As our tour was concluding, I asked the $64,000 question, hoping it wouldn’t be a $64,000 answer: What’s the cost?
The woman gave us a price and then said we could reduce that to nearly half if we pushed the date into the following “slower” months. I looked at my daughter and her future husband and said, “For that much money, can you move your wedding back a couple weeks?”
Like two little kids eyeing a big ice cream treat, they nodded quickly in unison. I knew this would be where they would marry.
Engagement photos were the next hurdle.
When I became engaged, there were no photo shoots and rarely was the future groom even in the photo. In fact, for my engagement photo, I used a headshot I had taken for a promotion at work.
Today, couples take engagement photos to a whole new level.
Our daughter has an eye for the artistic. She did not want the posed photos or the “line them up and shoot” photos from our era.
Kelly found an photographer near Kankakee who did outdoor engagement shoots so on one of the coldest days last November, I tagged along as the “dog handler.” Who knew an unofficial wedding planner would also be a dog handler? Kelly and Kevin wanted their dog in their engagement photos but needed someone to hold on to her for the photos in which she was excluded. Insert mom/wedding planner/dog handler here.
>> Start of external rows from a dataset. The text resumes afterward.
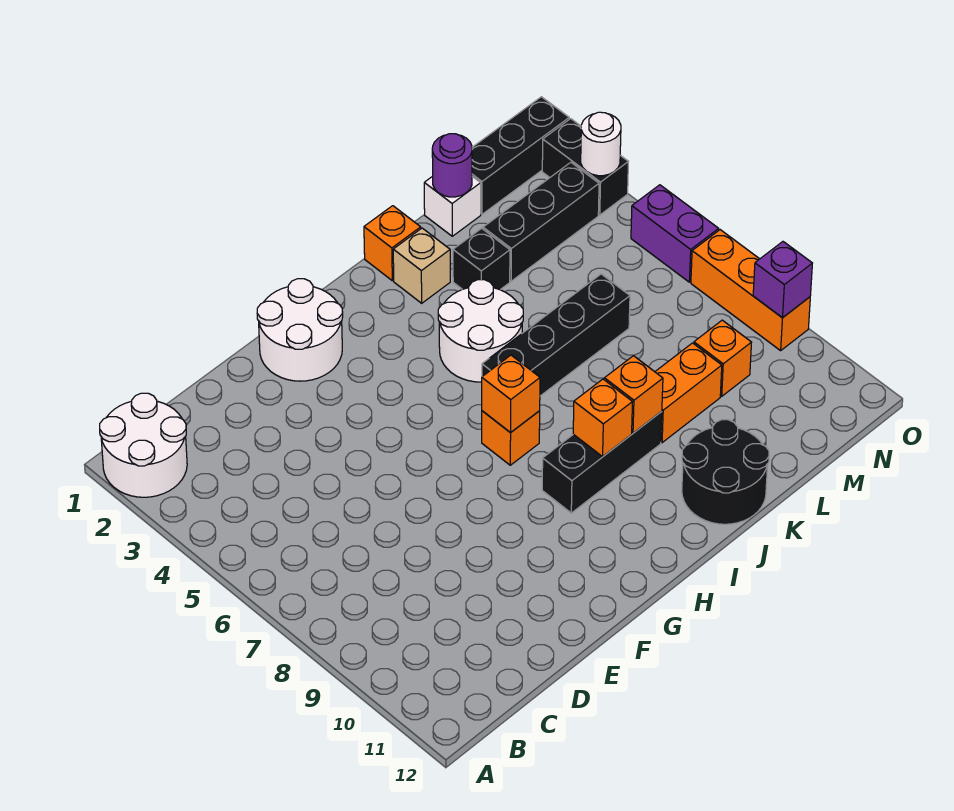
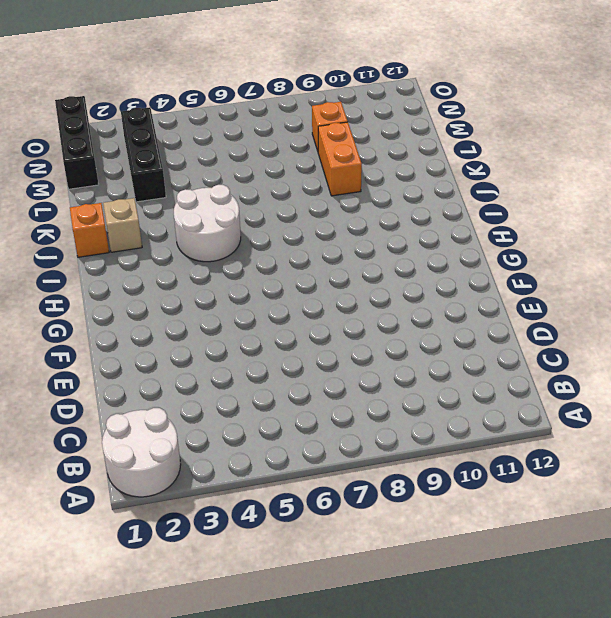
none -> white round brick F1:G2 level 1
none -> orange brick H7 level 1
none -> black brick H9:J9 level 1

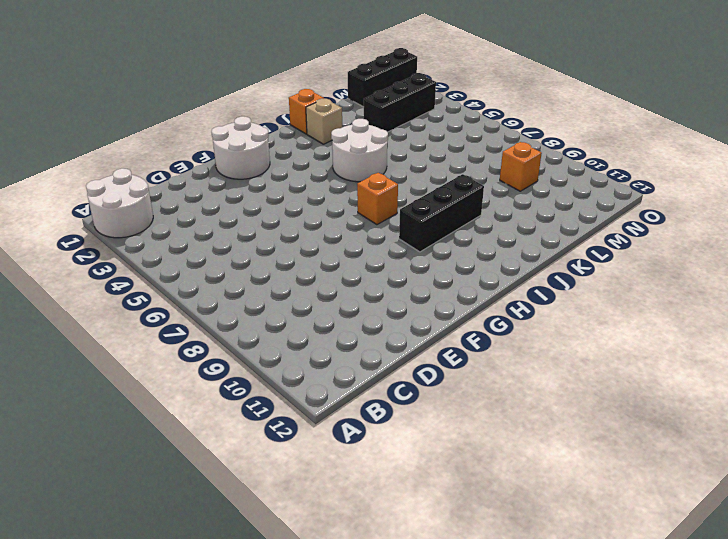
none -> black brick I6:L6 level 1
none -> black round brick J11:K12 level 1
none -> black brick K3 level 1

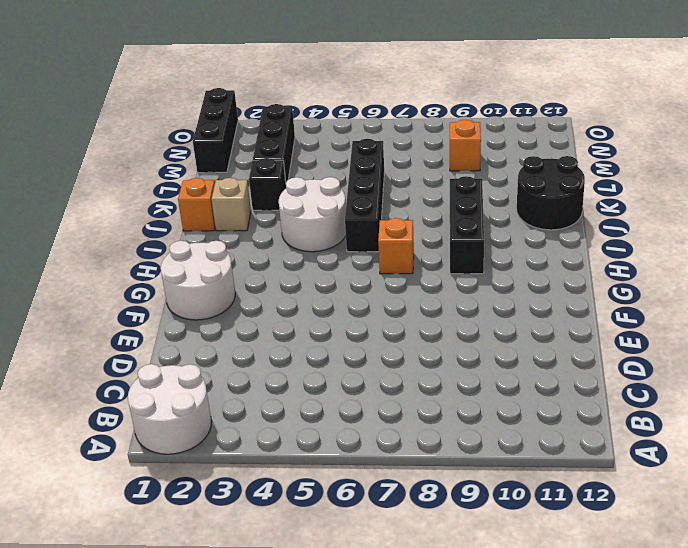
none -> orange brick K9:L9 level 1
none -> white brick L1 level 1
none -> black brick O2:O3 level 1

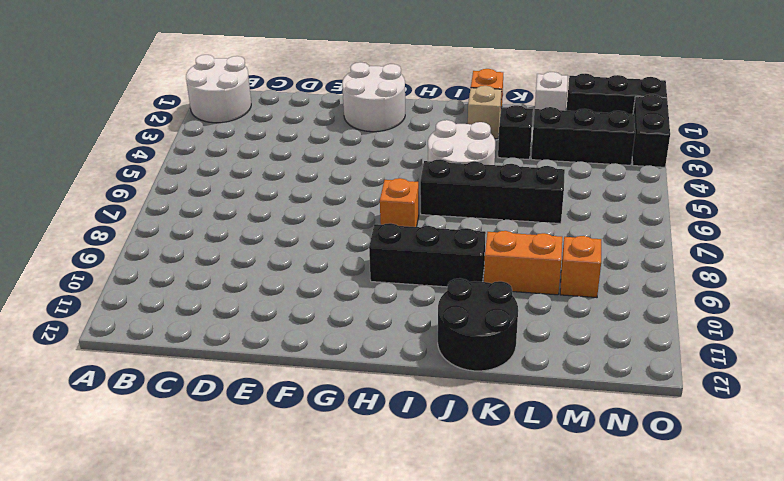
none -> purple brick O5:O6 level 1
none -> orange brick O7:O9 level 1
none -> orange brick H7 level 2

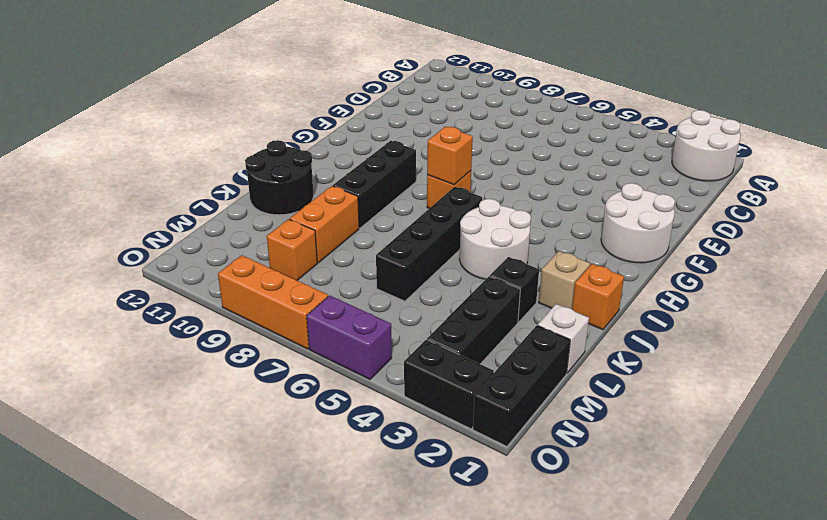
none -> orange brick I9 level 2
none -> orange brick J9 level 2
none -> purple round brick L1 level 2

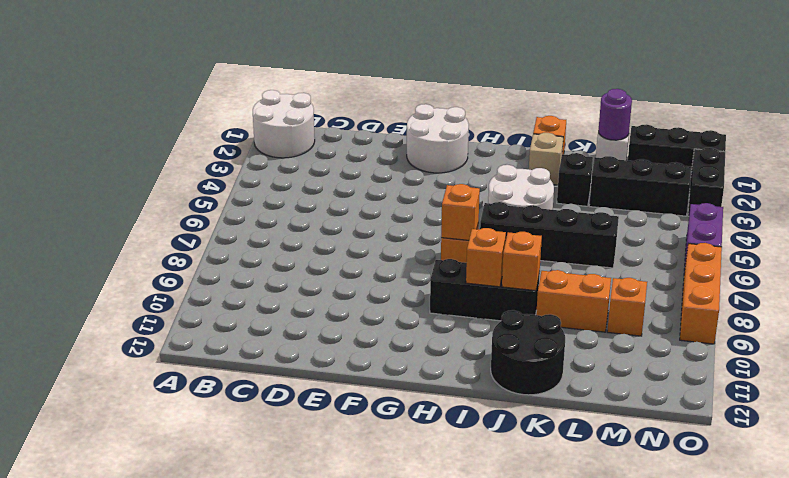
none -> white round brick O3 level 2
none -> purple brick O9 level 2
We drove to a state park I’ve never heard of and met a sweet, funny photographer with pink hair highlights neatly formed into braids. As I struggled to stay upright thanks to strong winds and a strong dog, the happy couple faced the cold and attempted to look warm and happy. I’m pretty sure they were happy as much as I’m certain they were not warm.
We walked through trails and fall leaves to find the perfect locations and lighting. They even gathered up fallen leaves to toss toward the camera and later each other. My how times have changed!
Despite the cold and awkwardness of some poses, the photos were beautiful and unique and the couple was pleased.
It was imperative that the engagement photos be done early in order to get the “save-the-date” cards mailed before we turn around and mail out invitations a few months later. Who came up with this idea?
I’ve received “save-the-date” cards so this wasn’t new to me but I think back to the carefree days of old when we just sent invitations to the surprise of the invited guests.
Our next task? Flowers. Have you ever seen wooden flowers? I guess it’s a new trend and I have to admit they are beautiful.
We still have a lot of details to finalize but I’m pleased with how much we’ve already accomplished.
What an experience this has been for an “unofficial wedding planner” who hasn’t planned a wedding in more than three decades. I thank God for our friends and families who have stepped up to help out with their talents and I look forward to the wedding day itself when we can celebrate the marriage of our only daughter.
I’ll be standing in the background taking it all in and hoping my waterproof mascara really works.